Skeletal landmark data
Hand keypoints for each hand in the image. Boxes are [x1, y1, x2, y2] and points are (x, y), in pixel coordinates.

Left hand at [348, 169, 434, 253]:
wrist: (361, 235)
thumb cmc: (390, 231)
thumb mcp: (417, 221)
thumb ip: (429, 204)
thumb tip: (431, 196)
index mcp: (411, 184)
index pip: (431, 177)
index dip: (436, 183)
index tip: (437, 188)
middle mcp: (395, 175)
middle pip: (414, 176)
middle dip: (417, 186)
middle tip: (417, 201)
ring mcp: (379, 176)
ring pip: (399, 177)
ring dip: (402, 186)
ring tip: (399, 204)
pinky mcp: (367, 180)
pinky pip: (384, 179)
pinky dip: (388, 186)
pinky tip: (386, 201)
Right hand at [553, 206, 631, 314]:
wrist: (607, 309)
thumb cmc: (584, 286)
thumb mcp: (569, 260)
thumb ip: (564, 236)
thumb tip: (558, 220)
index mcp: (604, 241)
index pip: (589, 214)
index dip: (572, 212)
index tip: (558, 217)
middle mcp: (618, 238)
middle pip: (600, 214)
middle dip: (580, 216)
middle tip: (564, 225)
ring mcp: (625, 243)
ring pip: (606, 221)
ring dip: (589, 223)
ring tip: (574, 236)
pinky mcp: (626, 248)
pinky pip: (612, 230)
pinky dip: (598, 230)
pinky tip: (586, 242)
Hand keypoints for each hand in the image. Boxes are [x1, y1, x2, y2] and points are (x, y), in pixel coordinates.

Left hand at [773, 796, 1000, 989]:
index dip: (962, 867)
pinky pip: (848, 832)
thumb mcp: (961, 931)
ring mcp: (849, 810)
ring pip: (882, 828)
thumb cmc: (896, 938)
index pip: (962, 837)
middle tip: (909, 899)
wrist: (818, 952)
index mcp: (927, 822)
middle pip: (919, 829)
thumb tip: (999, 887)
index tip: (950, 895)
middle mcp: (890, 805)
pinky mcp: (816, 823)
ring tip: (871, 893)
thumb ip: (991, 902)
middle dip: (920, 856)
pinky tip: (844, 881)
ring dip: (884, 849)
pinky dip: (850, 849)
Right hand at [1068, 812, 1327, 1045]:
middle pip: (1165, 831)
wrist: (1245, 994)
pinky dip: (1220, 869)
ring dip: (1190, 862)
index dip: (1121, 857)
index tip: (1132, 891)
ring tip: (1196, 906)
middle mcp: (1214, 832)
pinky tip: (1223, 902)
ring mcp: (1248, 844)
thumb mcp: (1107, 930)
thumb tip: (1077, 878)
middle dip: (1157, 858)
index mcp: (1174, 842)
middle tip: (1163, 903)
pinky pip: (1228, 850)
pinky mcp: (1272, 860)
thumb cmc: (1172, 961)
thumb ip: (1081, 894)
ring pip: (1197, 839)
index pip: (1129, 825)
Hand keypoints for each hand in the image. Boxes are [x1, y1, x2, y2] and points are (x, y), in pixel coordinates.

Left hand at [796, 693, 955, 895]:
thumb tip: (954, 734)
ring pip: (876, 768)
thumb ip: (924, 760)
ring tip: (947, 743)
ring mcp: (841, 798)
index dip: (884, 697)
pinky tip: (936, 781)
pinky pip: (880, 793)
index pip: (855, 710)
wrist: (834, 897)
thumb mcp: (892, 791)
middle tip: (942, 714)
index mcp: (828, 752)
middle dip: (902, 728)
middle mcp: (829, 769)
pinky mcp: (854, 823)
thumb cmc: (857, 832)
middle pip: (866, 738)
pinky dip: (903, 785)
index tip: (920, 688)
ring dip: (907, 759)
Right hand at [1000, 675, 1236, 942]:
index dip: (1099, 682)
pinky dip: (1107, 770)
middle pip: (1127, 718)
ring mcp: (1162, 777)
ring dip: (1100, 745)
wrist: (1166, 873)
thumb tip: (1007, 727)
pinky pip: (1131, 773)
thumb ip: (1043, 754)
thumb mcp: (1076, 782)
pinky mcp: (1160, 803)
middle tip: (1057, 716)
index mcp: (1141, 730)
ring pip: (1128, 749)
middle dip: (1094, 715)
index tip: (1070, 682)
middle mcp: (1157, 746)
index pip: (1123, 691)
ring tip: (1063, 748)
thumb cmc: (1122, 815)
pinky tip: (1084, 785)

### ASSIGNMENT
Of the entries listed above, reproduce only the lines starting at the line containing "ring mcp: (625, 243)" and ending at the line containing "wrist: (818, 952)". Include both, exactly as they stand.

### ANSWER TO THIS EXERCISE
ring mcp: (625, 243)
ring pip: (606, 221)
ring dip: (589, 223)
ring tip: (574, 236)
pinky mcp: (626, 248)
pinky pip: (612, 230)
pinky dip: (598, 230)
pinky tip: (586, 242)
Hand keypoints for each hand in the image. Boxes are [x1, y1, x2, y2] and points are (x, y), in pixel coordinates.

Left hand at [773, 796, 1000, 989]:
index dip: (962, 867)
pinky pip: (848, 832)
thumb mcp: (961, 931)
ring mcp: (849, 810)
ring pip: (882, 828)
thumb cmc: (896, 938)
index pip: (962, 837)
middle tip: (909, 899)
wrist: (818, 952)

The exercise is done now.